社会的反響に怯える(おびえる)名門企業の広報リスク管理について

さて、ひさしぶりの「コンプライアンス経営はむずかしい」シリーズでございます。日テレ系ドラマ「明日、ママがいない」の放映について、ドラマ内容の適切性が社会的な話題となっています。同番組にCMを提供している名門企業8社のうち5社がCMスポンサーからの降板を決定、他の2社も現在検討中(1社は継続決定)・・・という事態に至りました(1月26日現在)。時を同じくしてANA(全日空)は海外からのCM批判(外国人の要望を揶揄する不適切表現)によってCM中止に追い込まれ、またファミリーマートも商品発売に対するネット上でのクレームによって商品提供を中止する事態になりました。なかでも、とりわけ「明日、ママが・・・」の問題は、近年の企業コンプライアンスやリスク管理を考えるうえで、とてもむずかしい課題を含んでいるように思います。以下は、あくまでも私個人の勝手な意見です。

いつも申し上げているとおり、企業コンプライアンスには100点満点の正解はありません。今回のCM提供スポンサー企業の行動についても、スポンサーを降りるべきか、そのまま継続すべきかは、当該企業の置かれている状況ごとに検討する必要があります。すでにスポンサーを降りた5社については、「このまま番組スポンサーを続けていると、この番組への社会的批判が強まる中で、企業イメージに傷をつけてしまうことになる」という経営判断を優先させたものと思料いたします。企業の信用を毀損させてしまうことを回避する、という意味において、これもひとつのリスク管理(危機対応)の手法なのかもしれません。

ここでひとつ私が申し上げたいことは、この「明日、ママがいない」にCMを提供している企業にとって、これだけ番組に対する社会的批判や擁護(継続支持)の意見が飛び交う状況は、企業にとって「有事」の状況にある、ということです。企業にはたくさんのステークホルダーが存在します。消費者、株主、地域住民、取引先、監督官庁、従業員などなど、企業は多くのステークホルダーの利益を考慮しながら事業を継続しなければなりません。社長は「すべてのステークホルダーのために」企業を経営するわけであり、ステークホルダーの利益に優劣はない、というのが平時の対応です。しかし有事となれば別です。平時とは異なり、どのステークホルダーの利益を優先し、どの利益は後回し(もしくは切り捨て)にするか、企業は非情な判断を下す必要があります。

- 表示された情報 -

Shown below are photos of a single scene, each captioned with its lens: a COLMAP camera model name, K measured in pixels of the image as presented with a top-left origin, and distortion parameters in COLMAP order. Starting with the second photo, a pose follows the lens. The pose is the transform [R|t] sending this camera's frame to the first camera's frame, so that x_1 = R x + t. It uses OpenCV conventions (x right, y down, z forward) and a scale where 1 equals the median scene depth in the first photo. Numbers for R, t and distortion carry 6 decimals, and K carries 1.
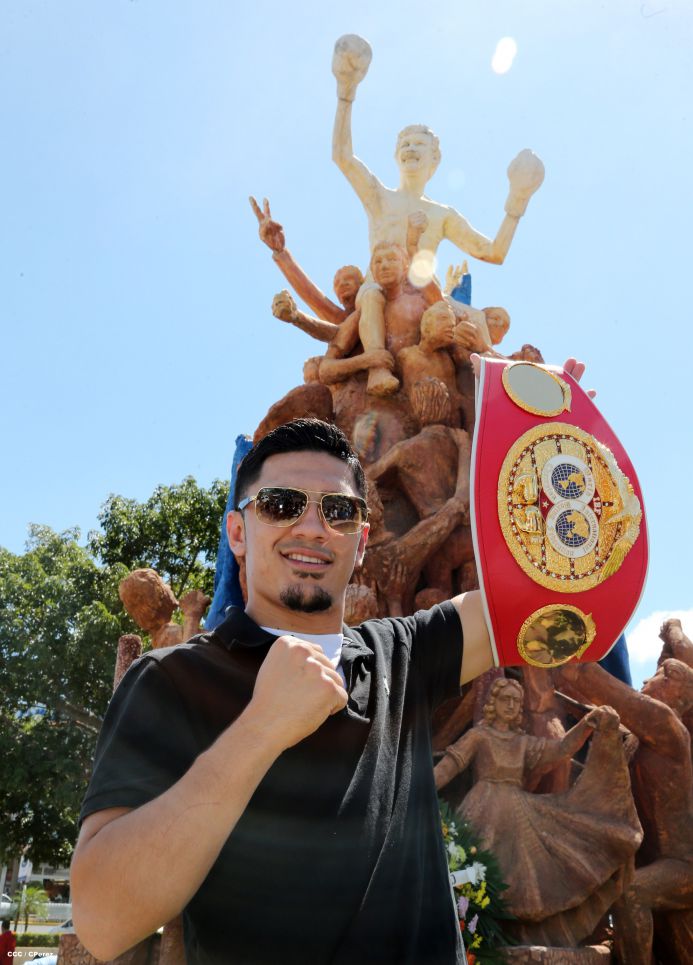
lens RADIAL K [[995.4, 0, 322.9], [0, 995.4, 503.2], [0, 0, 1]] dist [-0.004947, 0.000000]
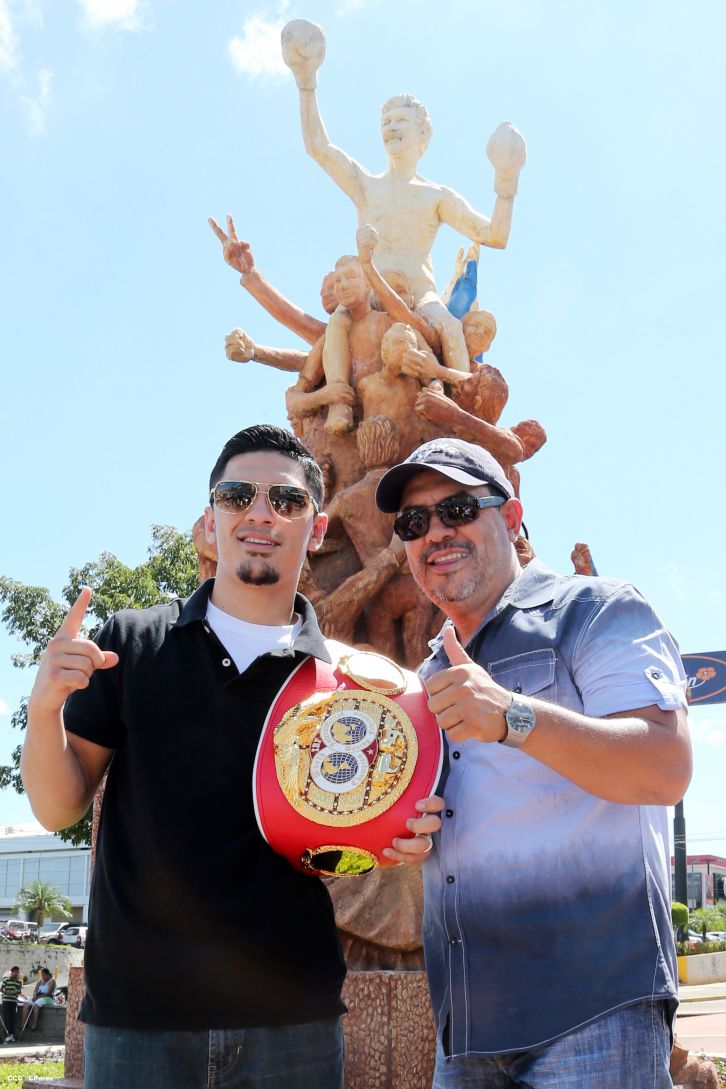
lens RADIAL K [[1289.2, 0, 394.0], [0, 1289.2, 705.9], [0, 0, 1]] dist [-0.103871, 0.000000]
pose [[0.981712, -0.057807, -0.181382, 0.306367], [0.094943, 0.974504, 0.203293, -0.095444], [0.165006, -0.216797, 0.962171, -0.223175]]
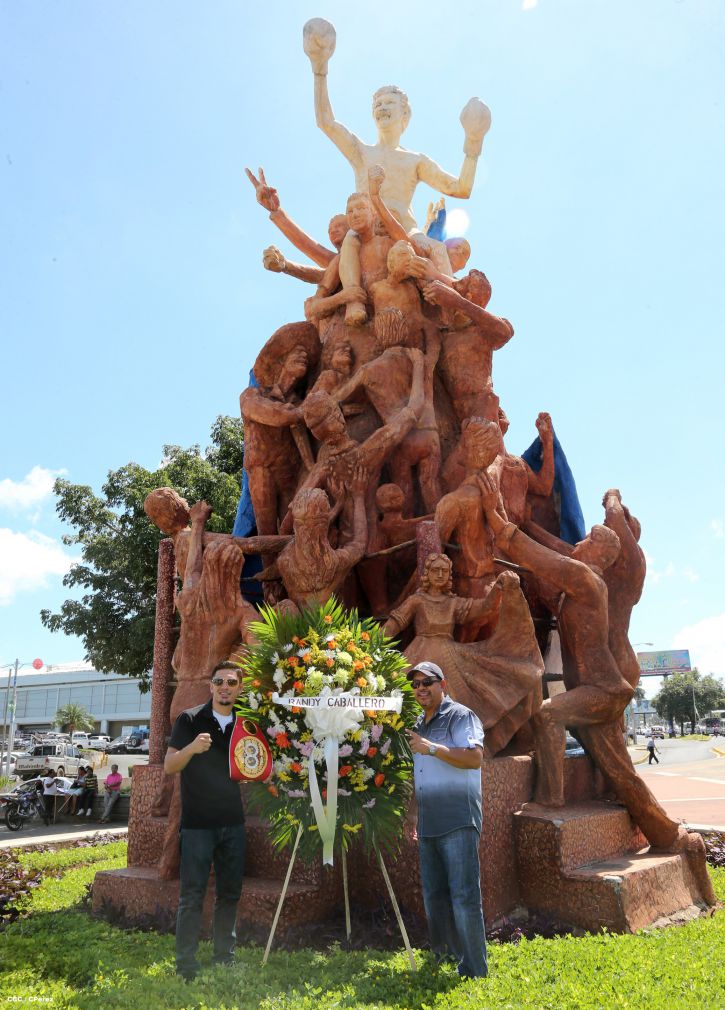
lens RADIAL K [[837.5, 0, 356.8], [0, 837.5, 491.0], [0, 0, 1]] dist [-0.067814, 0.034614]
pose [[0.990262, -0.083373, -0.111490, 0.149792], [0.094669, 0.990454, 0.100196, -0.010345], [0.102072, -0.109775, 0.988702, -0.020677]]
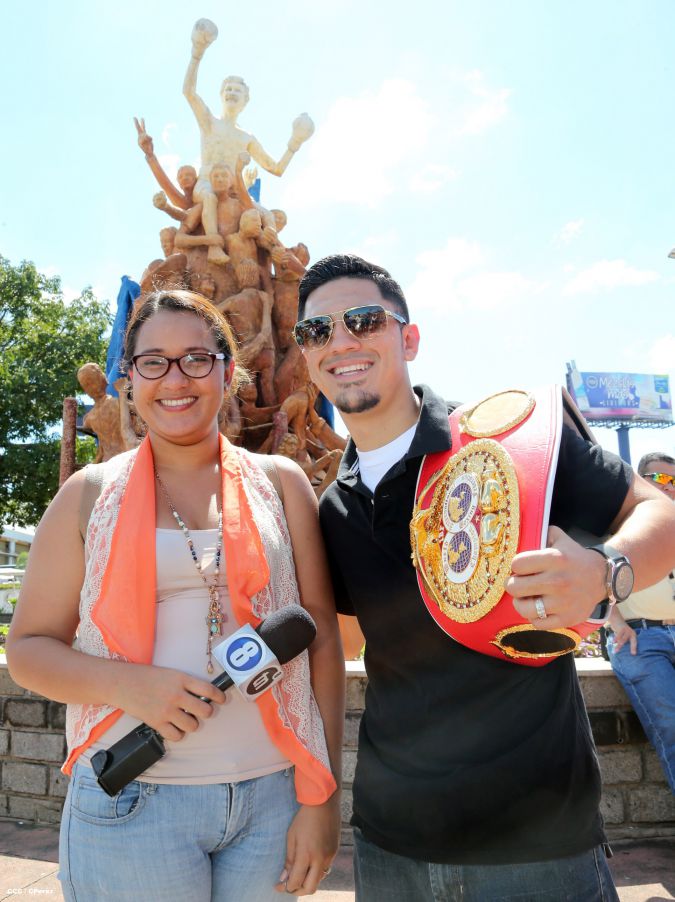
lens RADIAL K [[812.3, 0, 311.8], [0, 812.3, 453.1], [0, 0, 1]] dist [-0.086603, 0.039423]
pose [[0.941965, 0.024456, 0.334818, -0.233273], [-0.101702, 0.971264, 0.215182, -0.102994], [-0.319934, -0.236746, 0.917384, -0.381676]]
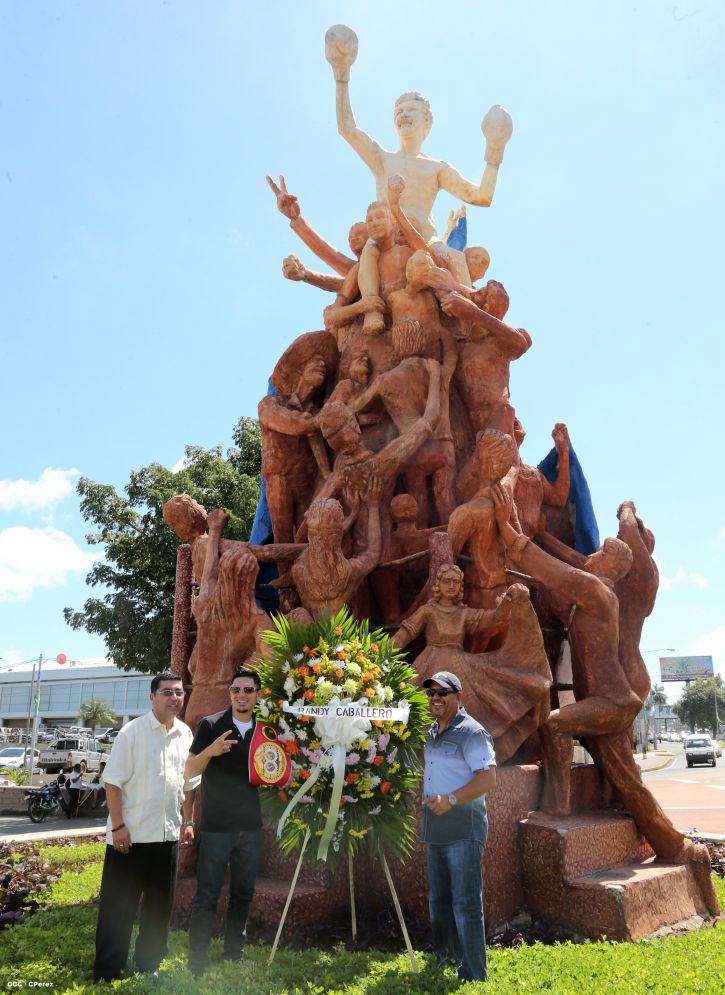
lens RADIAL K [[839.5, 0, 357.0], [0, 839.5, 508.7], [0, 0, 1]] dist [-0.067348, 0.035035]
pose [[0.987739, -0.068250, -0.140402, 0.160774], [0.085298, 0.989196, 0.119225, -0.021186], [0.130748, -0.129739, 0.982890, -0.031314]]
==
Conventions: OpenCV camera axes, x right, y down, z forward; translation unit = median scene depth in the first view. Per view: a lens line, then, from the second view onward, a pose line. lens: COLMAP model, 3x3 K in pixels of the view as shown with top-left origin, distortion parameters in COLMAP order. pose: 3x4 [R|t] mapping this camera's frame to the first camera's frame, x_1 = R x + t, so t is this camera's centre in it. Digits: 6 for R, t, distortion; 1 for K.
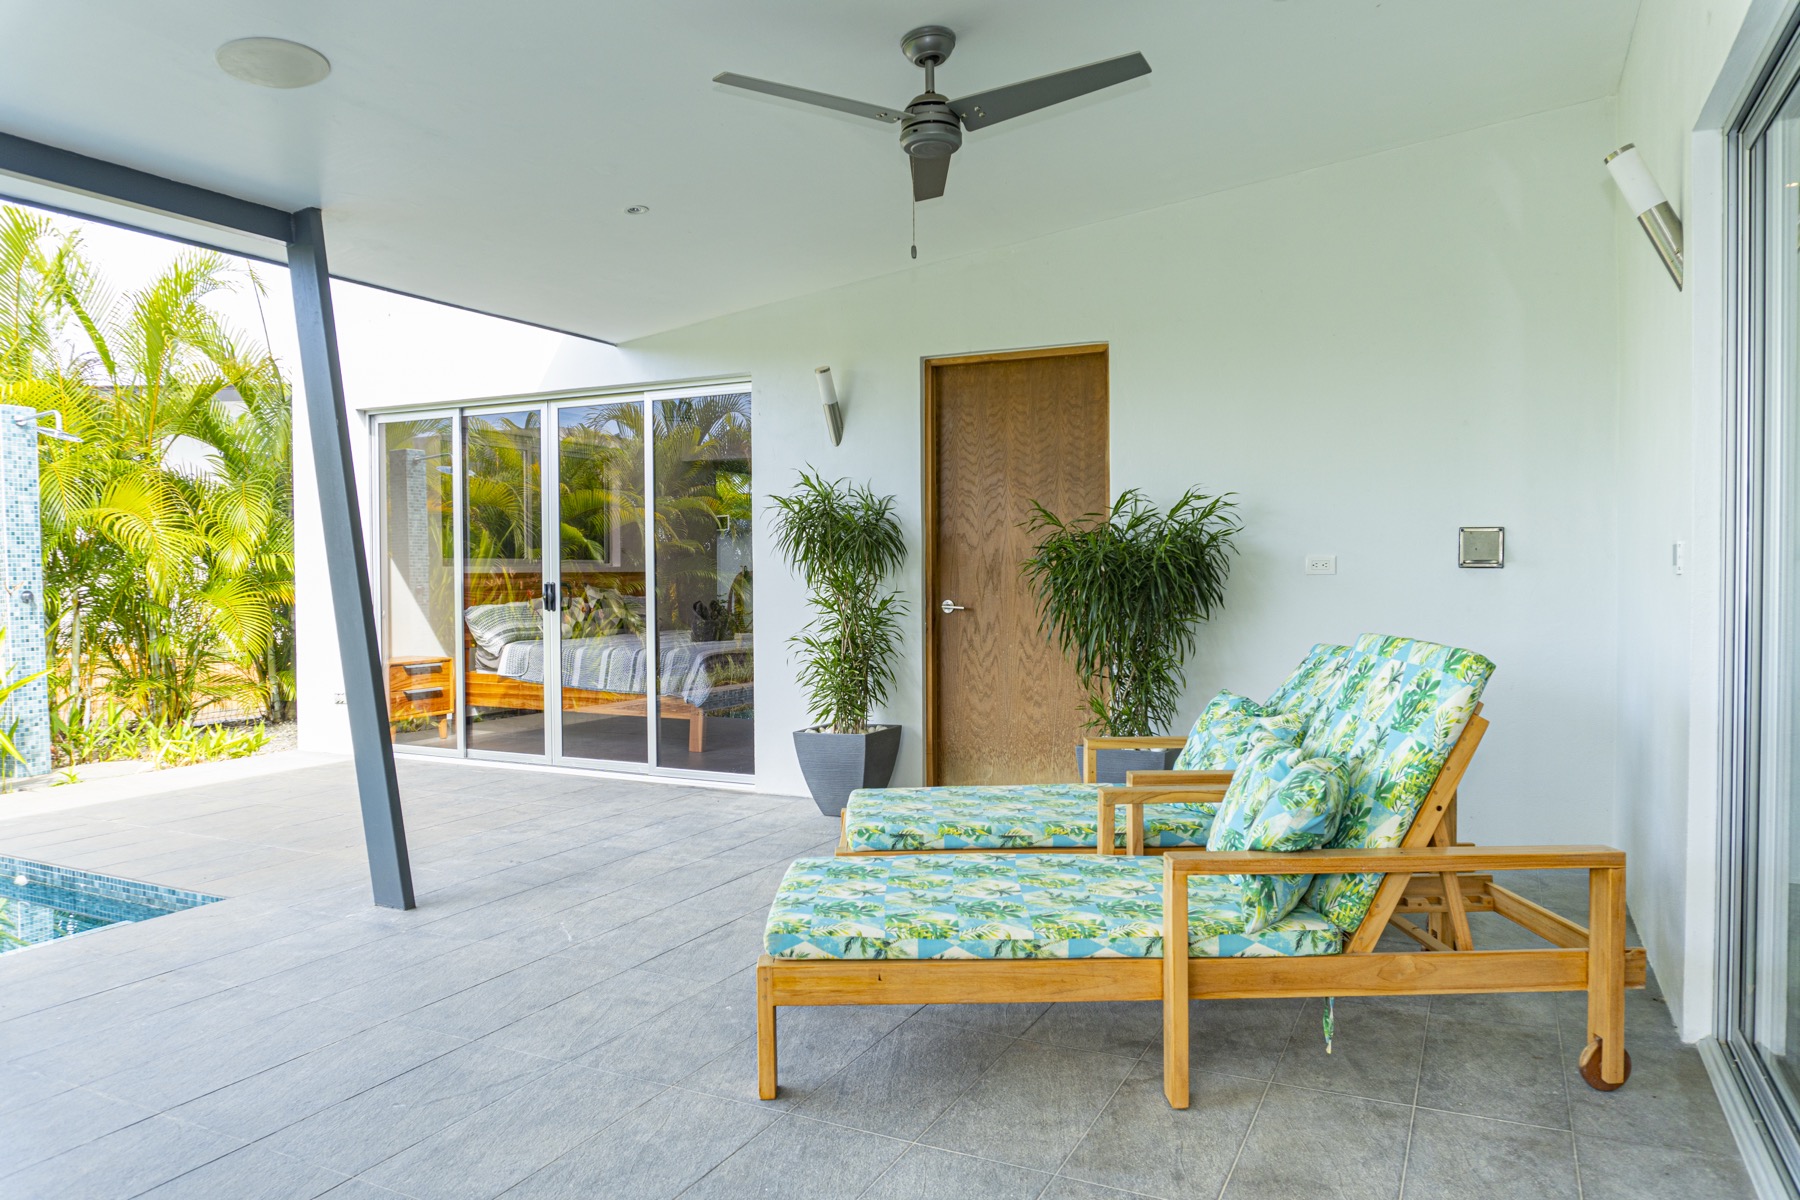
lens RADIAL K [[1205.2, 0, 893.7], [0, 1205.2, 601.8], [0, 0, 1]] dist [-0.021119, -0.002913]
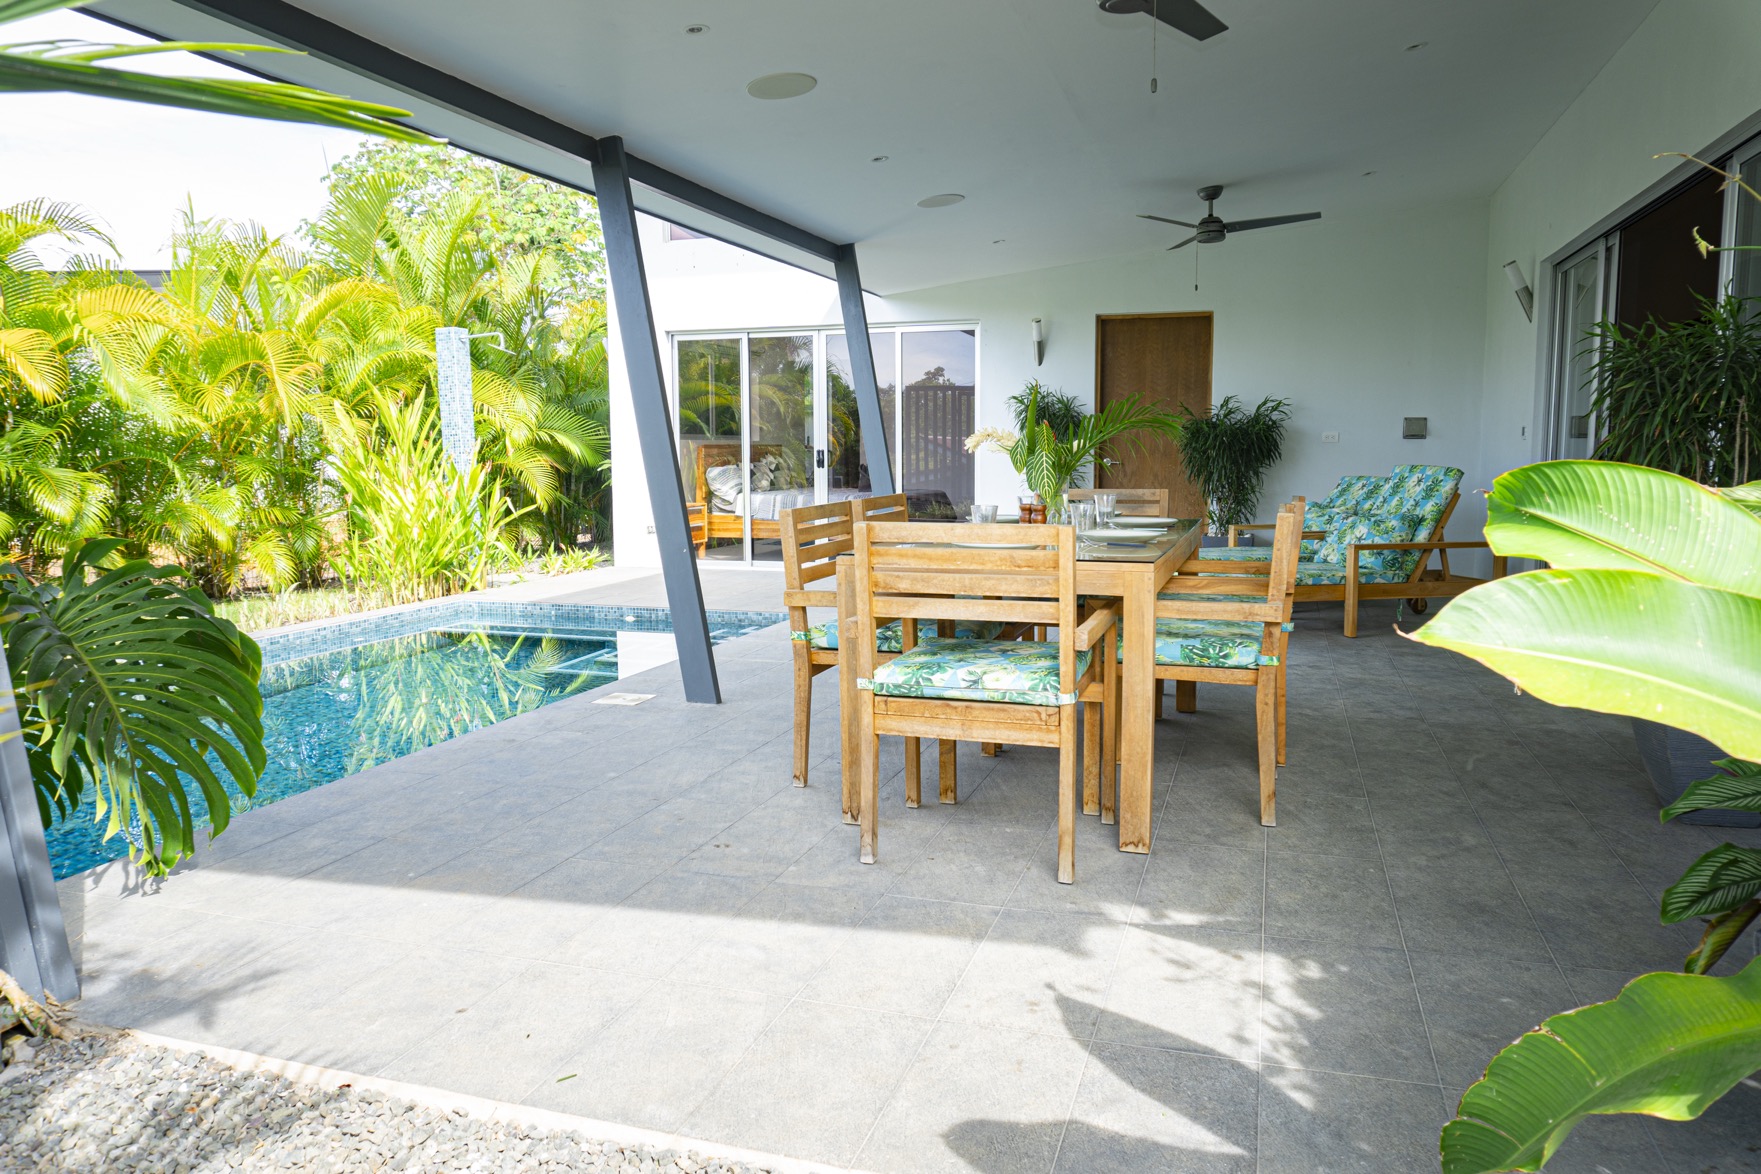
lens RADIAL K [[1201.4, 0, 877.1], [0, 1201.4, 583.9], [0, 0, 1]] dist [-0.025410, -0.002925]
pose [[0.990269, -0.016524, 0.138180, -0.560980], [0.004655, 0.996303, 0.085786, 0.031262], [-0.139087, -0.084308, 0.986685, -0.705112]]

- 設問一覧 -
1) CMスポンサー降板についての文章のうち、「いつも申し上げているとおり」で始まる段落を、主な事実を残して箇条書きにまとめてください。
2) CMスポンサー降板についての文章によると、番組にCMを提供している名門企業8社のうち、スポンサー降板を決定したのは何社ですか?
3) CMスポンサー降板についての文章を、最後の文の後から続けて書いてください。

- 各設問の回答 -
1)
・企業コンプライアンスに100点満点の正解はない。
・スポンサーを降りるか継続するかは、各企業の置かれた状況ごとに検討する必要がある。
・すでに降板した5社は、社会的批判が強まる中で企業イメージを傷つけないという経営判断を優先したと思われる。
・企業の信用毀損を避けるという意味で、これもリスク管理(危機対応)の一つの手法かもしれない。

2) 5社です。

3)
有事において、企業がその優先順位を検討する場合に大切なことは、企業行動が合理的・論理的に対外的に説明できるかどうか、という点にあります。ここを間違えますと、社会的な批判の対象は、あやふやな行動に及んだ企業に向けられることになり、企業はいわゆる「二次不祥事」を抱えてしまうことになります。たとえば統合報告書に記載している内容と、有事の企業行動との間に矛盾は生じていないのか、ISO26000の社会的責任を果たしているといえるのか、また、今回のように社会的な批判が向けられているテレビ番組へのCM提供の場合、降板するのであれば、「社会的批判が強いからCMをやめる」というだけでは、今度は社会から「声の強い世論に負けた弱腰企業」という批判を受けることになるのではないか、といった点です。もし降板するのであれば「当社は番組内容が不適切と判断し、このような番組は支援できない」もしくは「全体を通じて作品を視聴せずとも放送法違反が明らかであり、資金支援はできない」という意思をきちんと示すことが重要です。

たしかに番組を制作するのは放送局ですから、ドラマ継続の可否、不適切表現の修正を含めて、その制作責任を負うのは放送局です。しかし一般的に、スポンサー企業が番組内容にいろいろと要望を述べることは(良い悪いは別として)行われるところですから、「内容に問題があるからお金はこれ以上出さない」とする判断は可能だと思います。しかしながら、そのような判断も下すことなく、世間の風向きをみて「これはマズイ・・・」ということで番組スポンサーから降りるというのは、まさにうつろいやすいレピュテーションに左右される企業行動として、私は賛成できません。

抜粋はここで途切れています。